======== Extracted data
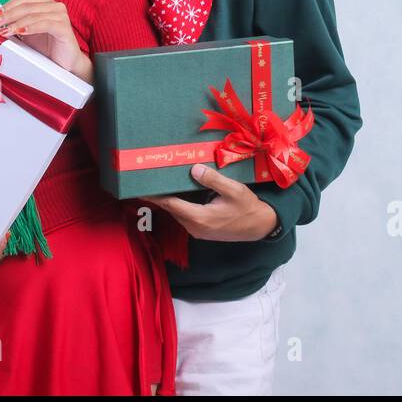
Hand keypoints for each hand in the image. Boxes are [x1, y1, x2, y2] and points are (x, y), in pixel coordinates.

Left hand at [0, 0, 91, 81]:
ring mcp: (61, 16)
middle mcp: (54, 6)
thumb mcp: (27, 33)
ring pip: (34, 14)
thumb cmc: (47, 47)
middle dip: (9, 14)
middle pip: (27, 6)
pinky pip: (45, 24)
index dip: (8, 6)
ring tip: (4, 31)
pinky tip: (21, 32)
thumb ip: (15, 24)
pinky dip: (31, 27)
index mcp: (45, 4)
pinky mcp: (64, 28)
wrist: (66, 64)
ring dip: (16, 22)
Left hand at [140, 164, 278, 241]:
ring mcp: (198, 231)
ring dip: (168, 201)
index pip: (171, 204)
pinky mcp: (201, 231)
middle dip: (159, 196)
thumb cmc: (248, 207)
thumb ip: (213, 180)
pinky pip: (184, 216)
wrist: (260, 226)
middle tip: (148, 180)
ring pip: (177, 213)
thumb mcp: (234, 190)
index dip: (154, 196)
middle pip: (171, 209)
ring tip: (158, 185)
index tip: (140, 188)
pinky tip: (175, 194)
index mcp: (200, 217)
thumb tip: (194, 169)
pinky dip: (177, 205)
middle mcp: (195, 227)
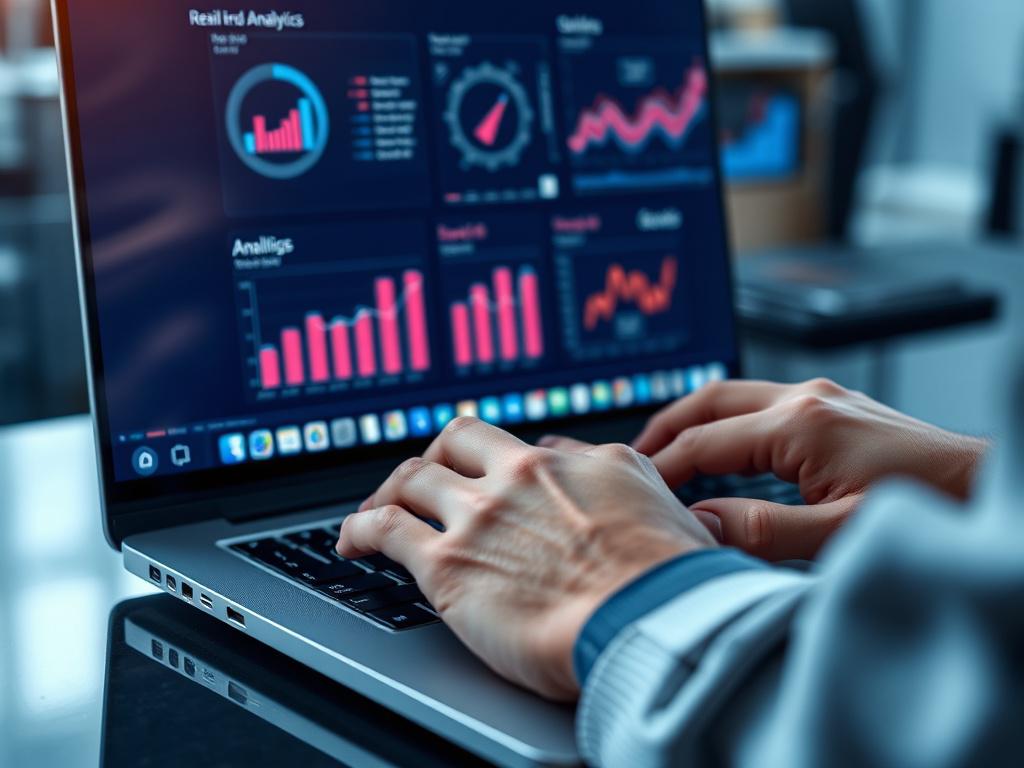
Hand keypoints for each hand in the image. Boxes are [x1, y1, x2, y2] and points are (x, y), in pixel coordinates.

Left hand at [336, 417, 715, 700]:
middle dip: (435, 458)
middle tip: (423, 482)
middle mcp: (519, 476)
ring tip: (375, 512)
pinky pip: (384, 529)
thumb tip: (585, 460)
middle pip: (455, 441)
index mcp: (569, 464)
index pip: (511, 444)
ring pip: (411, 478)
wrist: (652, 618)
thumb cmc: (669, 577)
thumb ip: (614, 476)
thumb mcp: (658, 501)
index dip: (489, 459)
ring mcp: (479, 515)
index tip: (477, 473)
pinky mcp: (447, 563)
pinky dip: (359, 529)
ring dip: (388, 492)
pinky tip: (352, 541)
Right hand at [627, 378, 987, 560]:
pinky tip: (721, 447)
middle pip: (709, 399)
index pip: (705, 442)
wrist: (985, 487)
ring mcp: (821, 396)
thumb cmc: (929, 508)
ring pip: (733, 394)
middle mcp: (806, 398)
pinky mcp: (833, 404)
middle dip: (664, 428)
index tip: (637, 490)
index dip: (664, 468)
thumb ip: (764, 531)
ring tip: (665, 452)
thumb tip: (701, 523)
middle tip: (632, 458)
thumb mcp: (841, 533)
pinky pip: (760, 402)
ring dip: (693, 420)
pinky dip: (726, 421)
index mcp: (800, 425)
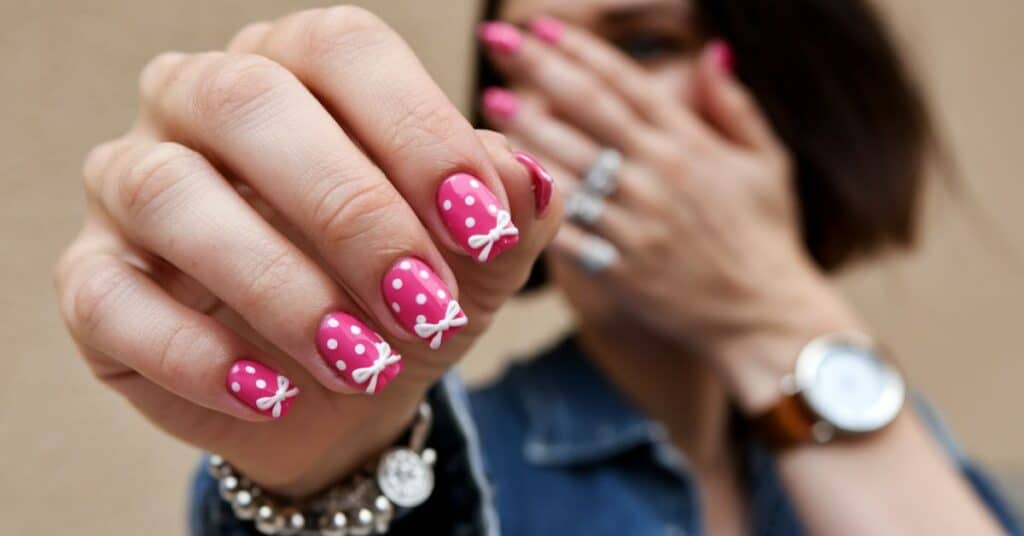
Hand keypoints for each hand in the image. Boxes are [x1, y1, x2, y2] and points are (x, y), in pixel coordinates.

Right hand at [54, 6, 560, 496]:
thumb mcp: (477, 259)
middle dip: (352, 212)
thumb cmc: (410, 296)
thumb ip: (508, 209)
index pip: (343, 48)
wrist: (349, 392)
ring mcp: (133, 184)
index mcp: (299, 69)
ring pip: (169, 194)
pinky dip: (198, 356)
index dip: (418, 131)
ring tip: (361, 360)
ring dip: (280, 287)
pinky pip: (109, 300)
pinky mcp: (93, 281)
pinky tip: (275, 393)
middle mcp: (201, 102)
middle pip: (248, 102)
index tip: (484, 226)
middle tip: (424, 303)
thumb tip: (526, 175)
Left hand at [480, 19, 861, 411]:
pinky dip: (536, 205)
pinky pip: (568, 231)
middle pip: (588, 110)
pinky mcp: (619, 267)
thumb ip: (735, 107)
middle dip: (539, 69)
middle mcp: (659, 175)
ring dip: (526, 131)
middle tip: (496, 39)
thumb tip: (714, 51)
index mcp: (690, 145)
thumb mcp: (767, 163)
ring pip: (569, 165)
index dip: (581, 49)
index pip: (626, 83)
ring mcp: (636, 221)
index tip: (541, 25)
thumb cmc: (765, 237)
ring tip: (491, 103)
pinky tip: (504, 182)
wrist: (765, 318)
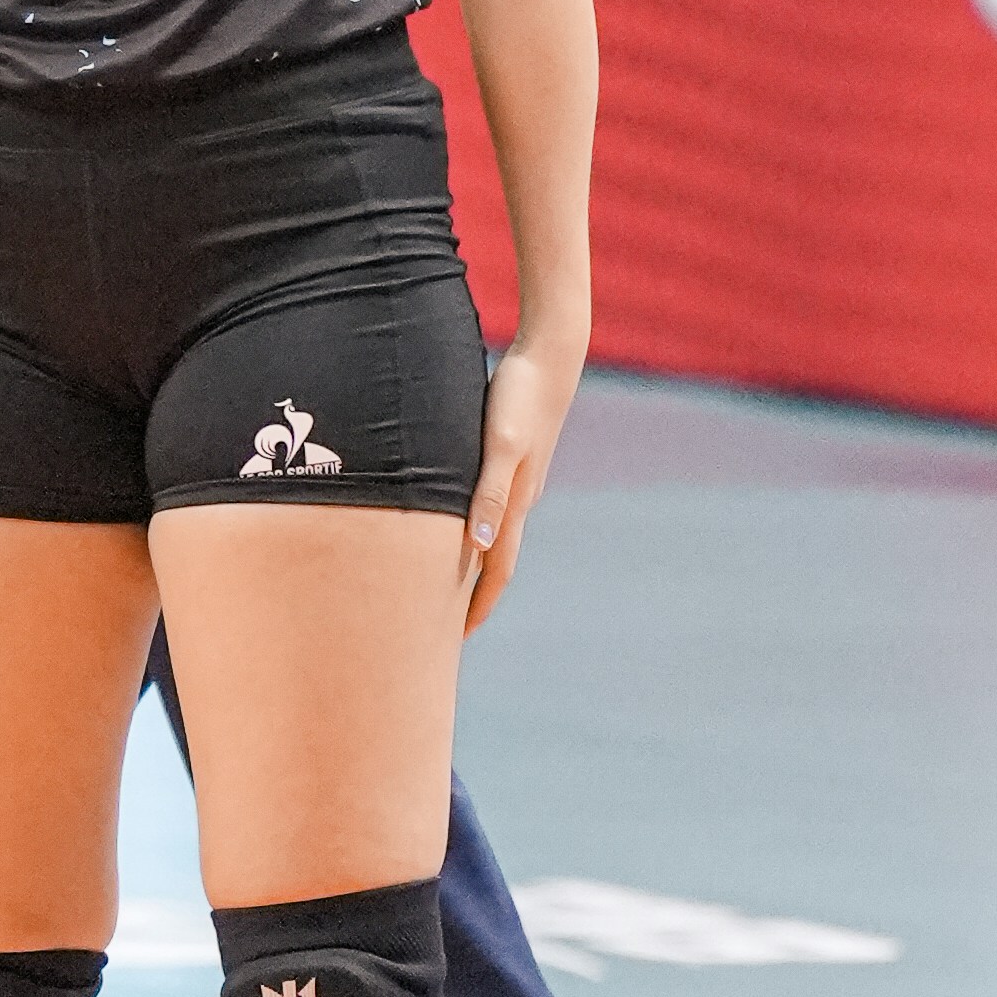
================
Return the stretch of data that begins with the line showing "middle dip: (159, 196)" and goes on through the line showing "thumb tip: (585, 460)", exactly, with pictures removed.

Exercise solution ::
middle dip: (159, 196)
thumb cmc: (248, 207)
thumb ip: (213, 180)
pinky pip: (184, 216)
wrist: (260, 226)
middle tip: (148, 180)
ring pip: (177, 213)
thumb mcp: (234, 190)
index dip: (154, 196)
middle pip: (171, 209)
ring tip: (158, 185)
index tip: (140, 188)
pinky tip: (175, 194)
index mcp: (200, 217)
thumb tip: (194, 169)
pinky dip: (177, 205)
middle mcp: (195, 227)
Hand keypoints for each hand in the image. Boxes are [x1, y1, x2, y2] and points are (x, y), in pixel coordinates.

Left hand at [336, 417, 715, 700]:
middle dip: (435, 458)
middle tip: (423, 482)
middle mcp: (519, 476)
ring tip: (375, 512)
pinky pip: (384, 529)
thumb tip: (585, 460)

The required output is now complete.